What you have to do
Show every line of the data where the word "Coupe" can be found.

Saved entries:
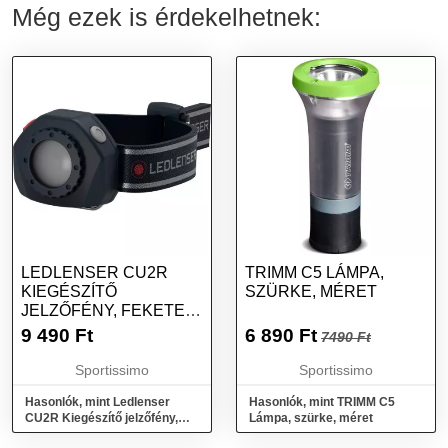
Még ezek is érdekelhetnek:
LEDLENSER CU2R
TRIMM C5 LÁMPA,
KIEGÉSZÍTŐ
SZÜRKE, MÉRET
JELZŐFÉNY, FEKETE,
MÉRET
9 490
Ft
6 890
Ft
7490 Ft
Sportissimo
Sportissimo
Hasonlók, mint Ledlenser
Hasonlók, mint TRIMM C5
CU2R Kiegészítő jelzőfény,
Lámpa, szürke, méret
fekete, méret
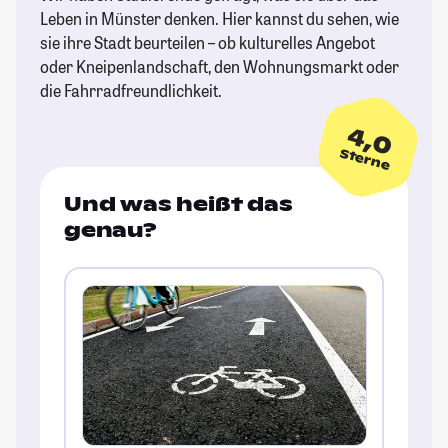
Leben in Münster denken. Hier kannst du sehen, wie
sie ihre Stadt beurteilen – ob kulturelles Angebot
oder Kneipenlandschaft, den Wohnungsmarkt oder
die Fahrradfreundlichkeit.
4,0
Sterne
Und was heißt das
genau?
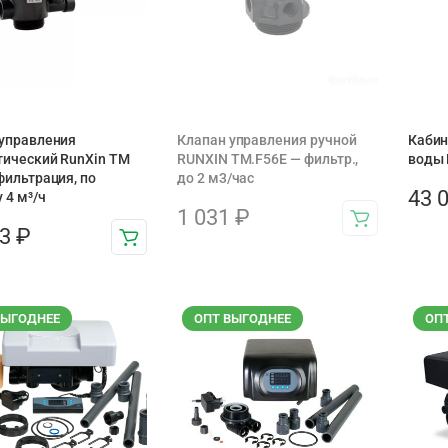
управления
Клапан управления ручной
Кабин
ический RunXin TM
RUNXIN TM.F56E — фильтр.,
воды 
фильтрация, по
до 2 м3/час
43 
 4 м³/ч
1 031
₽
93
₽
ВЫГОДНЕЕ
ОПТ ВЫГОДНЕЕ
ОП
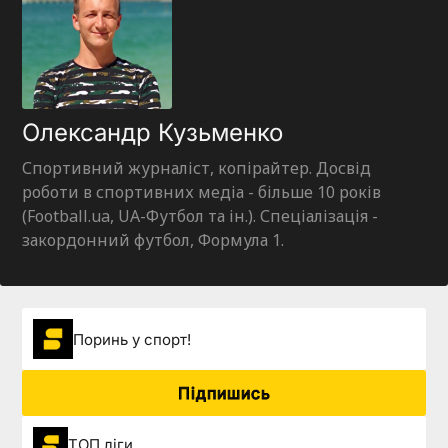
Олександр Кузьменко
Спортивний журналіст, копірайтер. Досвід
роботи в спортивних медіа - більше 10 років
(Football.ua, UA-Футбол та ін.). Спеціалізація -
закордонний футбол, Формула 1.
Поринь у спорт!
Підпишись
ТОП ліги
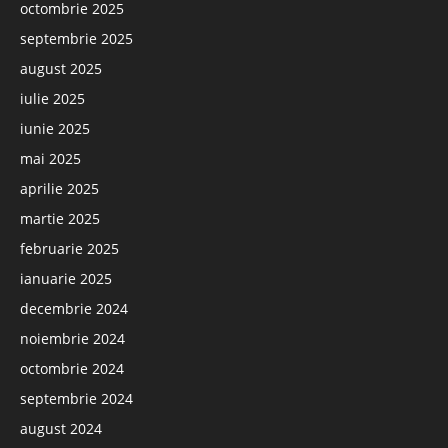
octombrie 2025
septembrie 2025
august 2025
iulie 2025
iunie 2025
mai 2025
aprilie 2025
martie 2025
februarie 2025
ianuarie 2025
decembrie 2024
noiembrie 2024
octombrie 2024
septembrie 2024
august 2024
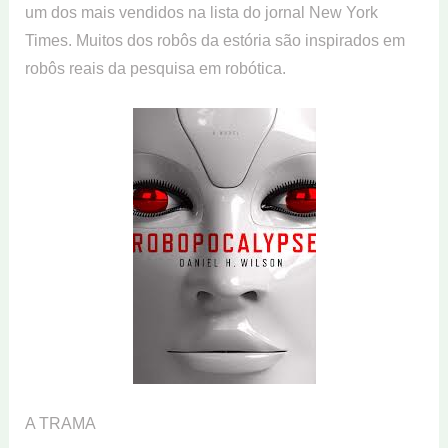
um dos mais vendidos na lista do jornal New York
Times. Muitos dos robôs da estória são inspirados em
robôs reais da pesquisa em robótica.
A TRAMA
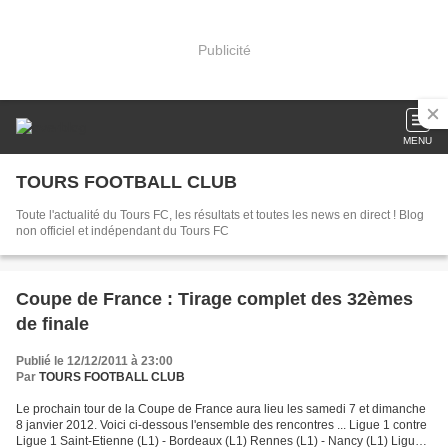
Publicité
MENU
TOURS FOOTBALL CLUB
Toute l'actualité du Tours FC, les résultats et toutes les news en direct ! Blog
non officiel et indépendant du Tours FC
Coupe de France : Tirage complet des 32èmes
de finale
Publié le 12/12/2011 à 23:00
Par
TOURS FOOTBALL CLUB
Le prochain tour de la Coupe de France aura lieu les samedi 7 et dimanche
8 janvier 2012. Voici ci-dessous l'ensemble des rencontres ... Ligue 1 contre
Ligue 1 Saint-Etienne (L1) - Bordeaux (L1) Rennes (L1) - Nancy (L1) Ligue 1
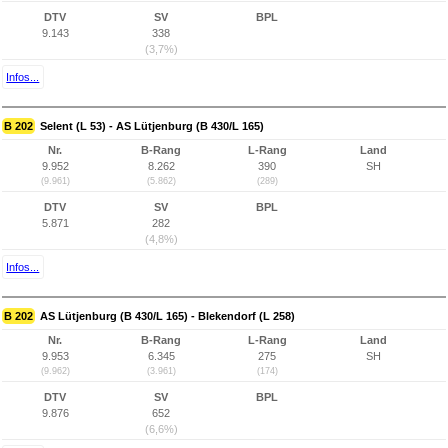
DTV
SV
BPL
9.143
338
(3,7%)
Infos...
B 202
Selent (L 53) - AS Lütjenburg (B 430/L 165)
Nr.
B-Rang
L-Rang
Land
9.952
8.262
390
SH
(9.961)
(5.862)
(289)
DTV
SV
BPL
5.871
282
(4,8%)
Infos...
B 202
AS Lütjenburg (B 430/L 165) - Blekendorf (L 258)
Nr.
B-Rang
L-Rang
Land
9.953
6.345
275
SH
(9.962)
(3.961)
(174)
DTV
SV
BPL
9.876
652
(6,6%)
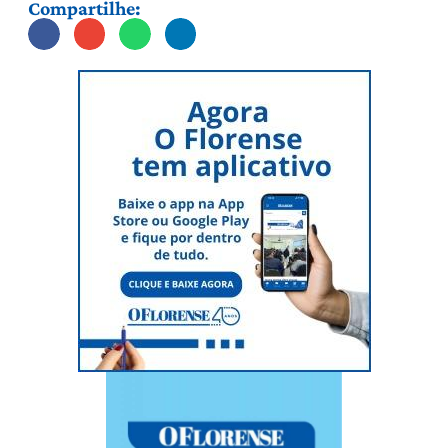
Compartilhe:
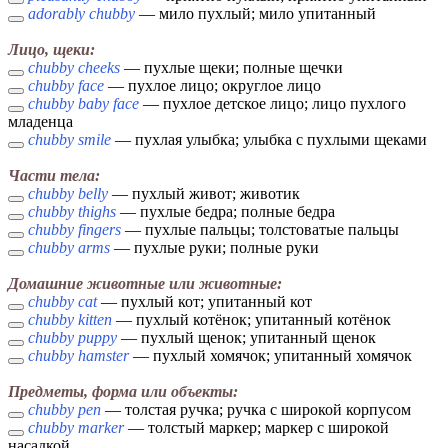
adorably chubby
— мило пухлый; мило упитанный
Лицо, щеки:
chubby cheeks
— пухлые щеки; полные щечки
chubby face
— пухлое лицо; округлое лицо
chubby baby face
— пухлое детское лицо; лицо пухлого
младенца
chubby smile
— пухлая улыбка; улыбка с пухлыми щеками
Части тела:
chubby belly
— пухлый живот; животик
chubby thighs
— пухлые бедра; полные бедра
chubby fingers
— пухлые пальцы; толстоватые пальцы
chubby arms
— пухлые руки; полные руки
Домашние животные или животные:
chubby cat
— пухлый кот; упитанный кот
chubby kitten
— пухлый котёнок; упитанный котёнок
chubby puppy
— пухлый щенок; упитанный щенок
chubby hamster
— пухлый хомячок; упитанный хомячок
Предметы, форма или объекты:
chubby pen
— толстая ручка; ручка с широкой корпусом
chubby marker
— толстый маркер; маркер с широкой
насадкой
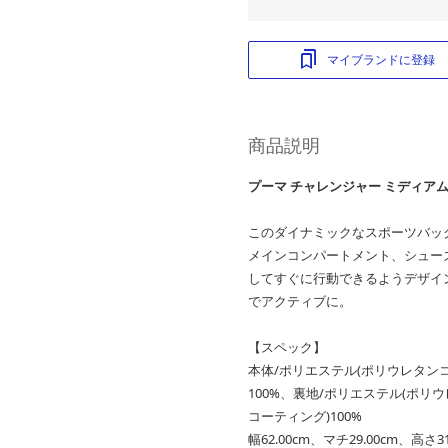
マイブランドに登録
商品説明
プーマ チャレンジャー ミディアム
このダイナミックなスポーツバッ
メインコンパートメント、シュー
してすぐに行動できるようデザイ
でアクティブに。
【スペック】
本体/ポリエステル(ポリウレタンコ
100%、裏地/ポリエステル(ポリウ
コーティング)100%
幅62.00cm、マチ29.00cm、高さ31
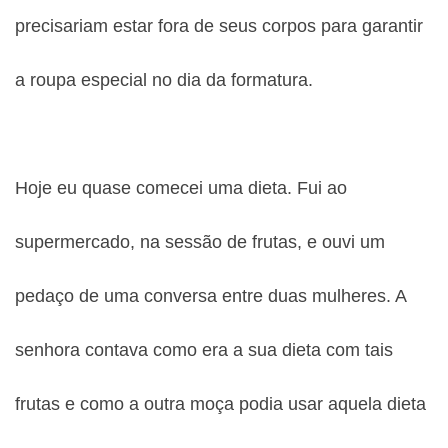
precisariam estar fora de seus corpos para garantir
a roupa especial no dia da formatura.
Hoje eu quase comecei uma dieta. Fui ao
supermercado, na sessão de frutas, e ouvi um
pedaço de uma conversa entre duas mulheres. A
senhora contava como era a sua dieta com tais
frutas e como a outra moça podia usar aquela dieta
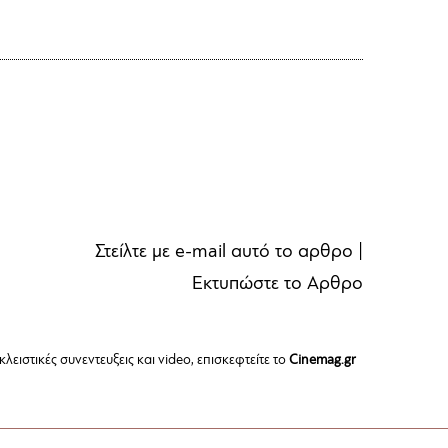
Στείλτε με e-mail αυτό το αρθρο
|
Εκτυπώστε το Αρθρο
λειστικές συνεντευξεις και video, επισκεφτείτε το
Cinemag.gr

--

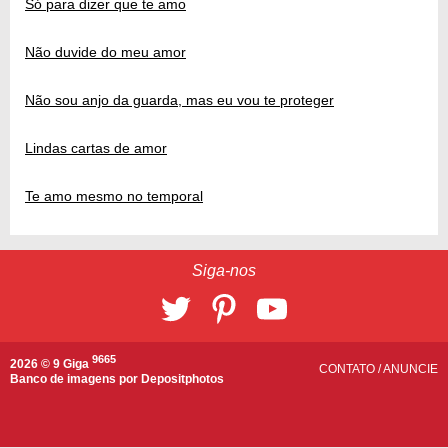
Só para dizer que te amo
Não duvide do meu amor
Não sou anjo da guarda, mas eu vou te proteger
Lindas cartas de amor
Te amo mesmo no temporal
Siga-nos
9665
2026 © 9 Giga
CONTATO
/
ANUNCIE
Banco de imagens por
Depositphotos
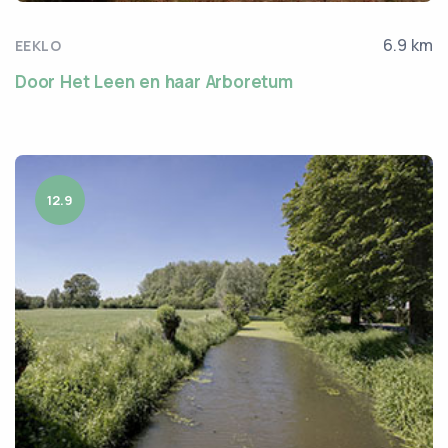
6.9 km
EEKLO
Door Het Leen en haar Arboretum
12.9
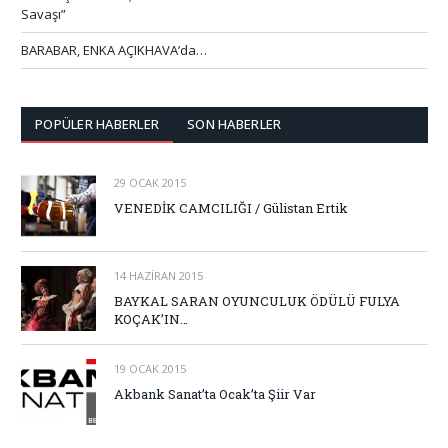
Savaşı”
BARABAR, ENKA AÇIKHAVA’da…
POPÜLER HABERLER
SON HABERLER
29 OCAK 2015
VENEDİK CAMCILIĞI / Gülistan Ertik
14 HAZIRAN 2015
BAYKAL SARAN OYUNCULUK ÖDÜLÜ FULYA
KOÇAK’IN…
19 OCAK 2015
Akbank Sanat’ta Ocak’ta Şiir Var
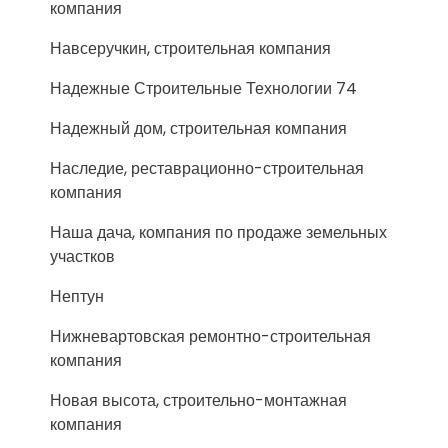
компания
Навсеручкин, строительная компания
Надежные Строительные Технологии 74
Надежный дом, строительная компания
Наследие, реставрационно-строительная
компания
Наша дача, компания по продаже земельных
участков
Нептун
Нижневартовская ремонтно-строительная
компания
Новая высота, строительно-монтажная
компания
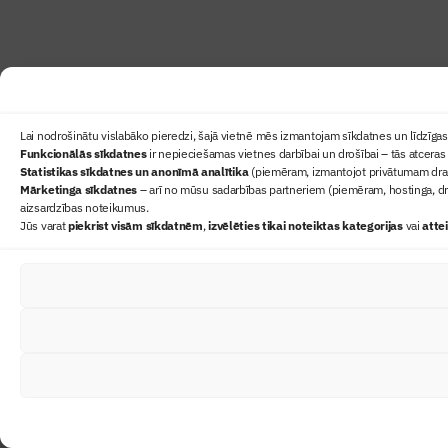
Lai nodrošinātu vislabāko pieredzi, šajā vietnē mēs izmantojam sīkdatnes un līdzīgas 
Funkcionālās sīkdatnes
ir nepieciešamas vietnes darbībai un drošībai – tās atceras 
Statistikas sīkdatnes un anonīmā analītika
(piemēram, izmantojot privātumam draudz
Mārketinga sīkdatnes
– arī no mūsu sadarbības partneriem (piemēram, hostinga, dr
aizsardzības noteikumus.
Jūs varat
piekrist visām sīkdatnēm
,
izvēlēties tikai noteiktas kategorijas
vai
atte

Task solution
Coupe de France : Tirage complet des 32èmes
Le prochain tour de la Coupe de France aura lieu les samedi 7 et dimanche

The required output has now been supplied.